■ Document passage
3.4. CE-UV-VIS Analysis

Agilent Technologies 7100 CE instrument (Waldbronn, Germany) and fused-silica capillary (Polymicro Technologies, Phoenix, AZ, USA) with an effective length of 41.6 cm × 50 μm ID were used for CE analysis. The 3D-CE ChemStation software, Agilent Technologies (B. 04.00. and Version 7.01, Waldbronn, Germany) was used for UV detection data processing. Measurements were performed using a running buffer consisting of 5 × 10⁻⁵ M CuSO₄ and 0.05% HAc (pH 4.5) as previously reported in the work of Jiang et al. [44]. Direct analysis of the underivatized L-carnosine was possible due to the complex formation between Cu²⁺ and L-carnosine which absorbs at a wavelength of 254 nm.

In this work, the optimized hydrodynamic injection at 50 mbar for 5 s was applied. The electrophoretic separations were performed with a voltage of +15.00 kV. Before analysis, the capillary was rinsed with aqueous solutions in the following order: (1) ultrapure water for 5 min; (2) 0.1 M NaOH for 5 min; (3) ultrapure water for 5 min; (4) running buffer for 5 min. Between each run, the capillary was rinsed with a running buffer for 5 min. At the end of each day, the capillary was rinsed in the following order: (1) ultrapure water for 5 min; (2) 0.1 M NaOH for 5 min; (3) ultrapure water for 10 min.

■ Problems and tasks
(A) Rewrite the paragraph of the CE-UV-VIS analysis passage that begins "In this work, the optimized hydrodynamic injection" as a short list, keeping its main facts.
(B) Resume the CE-UV-VIS analysis passage, starting after its last sentence.
The material that comes next is drawn from a different source.

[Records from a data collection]

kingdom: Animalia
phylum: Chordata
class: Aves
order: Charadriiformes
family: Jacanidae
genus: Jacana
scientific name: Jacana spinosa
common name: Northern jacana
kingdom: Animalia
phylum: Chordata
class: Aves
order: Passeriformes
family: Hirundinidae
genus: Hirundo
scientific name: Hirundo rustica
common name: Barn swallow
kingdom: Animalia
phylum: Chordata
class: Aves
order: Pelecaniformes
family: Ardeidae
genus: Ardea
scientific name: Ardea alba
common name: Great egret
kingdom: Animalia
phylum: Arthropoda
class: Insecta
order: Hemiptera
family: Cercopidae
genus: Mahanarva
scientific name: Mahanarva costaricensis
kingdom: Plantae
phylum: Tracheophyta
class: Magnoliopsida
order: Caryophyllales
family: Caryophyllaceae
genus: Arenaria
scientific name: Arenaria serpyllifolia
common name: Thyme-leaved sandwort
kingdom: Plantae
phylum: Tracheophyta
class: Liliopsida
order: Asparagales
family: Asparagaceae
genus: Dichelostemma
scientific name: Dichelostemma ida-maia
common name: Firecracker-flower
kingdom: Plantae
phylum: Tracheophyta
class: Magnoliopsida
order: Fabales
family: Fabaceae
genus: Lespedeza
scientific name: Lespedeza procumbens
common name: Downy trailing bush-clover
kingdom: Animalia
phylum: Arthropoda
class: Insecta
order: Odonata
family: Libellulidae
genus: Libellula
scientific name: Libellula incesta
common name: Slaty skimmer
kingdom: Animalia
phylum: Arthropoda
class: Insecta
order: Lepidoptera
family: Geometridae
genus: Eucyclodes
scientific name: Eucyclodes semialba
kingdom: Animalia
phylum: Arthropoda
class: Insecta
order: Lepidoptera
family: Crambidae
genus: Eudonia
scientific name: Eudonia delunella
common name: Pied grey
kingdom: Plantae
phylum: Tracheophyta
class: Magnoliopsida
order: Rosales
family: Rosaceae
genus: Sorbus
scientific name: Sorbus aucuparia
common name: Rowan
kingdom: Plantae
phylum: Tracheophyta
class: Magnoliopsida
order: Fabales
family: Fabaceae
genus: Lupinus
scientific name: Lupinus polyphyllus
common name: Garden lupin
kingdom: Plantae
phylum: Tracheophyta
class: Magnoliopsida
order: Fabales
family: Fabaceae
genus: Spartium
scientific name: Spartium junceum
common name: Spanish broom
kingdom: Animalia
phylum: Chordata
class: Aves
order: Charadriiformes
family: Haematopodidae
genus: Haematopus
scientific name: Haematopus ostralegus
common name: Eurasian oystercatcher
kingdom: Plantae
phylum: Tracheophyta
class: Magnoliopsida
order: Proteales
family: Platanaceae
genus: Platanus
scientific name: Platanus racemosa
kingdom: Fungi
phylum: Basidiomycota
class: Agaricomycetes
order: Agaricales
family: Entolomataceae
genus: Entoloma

■ Answers by item number
(A)
- Injection: hydrodynamic, 50 mbar for 5 s
- Separation voltage: +15.00 kV
- Rinse before analysis: ultrapure water (5 min), 0.1 M NaOH (5 min), ultrapure water (5 min), running buffer (5 min)
- Rinse between runs: running buffer (5 min)
- Rinse at the end of each day: ultrapure water (5 min), 0.1 M NaOH (5 min), ultrapure water (10 min)

(B)
3.5. HPLC-DAD Analysis

Additionally, method evaluation was performed using HPLC-DAD analysis, according to the official amino acid analysis methodology of Rita Steed [45]. The used instrumentation was an Agilent 1260 Infinity II HPLC system (Agilent, Santa Clara, CA, USA) containing a quaternary pump system, autosampler, and column department. For the acquisition and processing of the data, Agilent OpenLAB CDS software (Version 2.6, Agilent, Santa Clara, CA, USA) was employed. The separations were performed on the Poroshell 120 EC-C18, at 2.7 μm, 4.6 × 100 mm, sustained at 40 °C (exit side at 35 °C). Before the measurement, all the samples were derivatized with phthalaldehyde for 2 min. Two different mobile phases were used for gradient elution; MP A (10 mM Na₂HPO₄–10 mM Na₂B₄O₇, pH 8.2) and MP B (45 ACN:45 MeOH:10 H₂O by volume). The ratio of mobile phase B changed as follows: 2% in the start time, 2.00% in 1 min, 57.00% in 7 min, 100.00% in 7.1 min, 100.00% in 8.4 min, and 2.00% in 8.6 min. In 0.00 min, the L-carnosine was measured at bandwidths 338 nm and 10 nm (Ref 390 nm and 20 nm). Thereafter, it was measured in 5.53 min at bandwidths 262 and 16 nm (Ref 324 and 8 nm).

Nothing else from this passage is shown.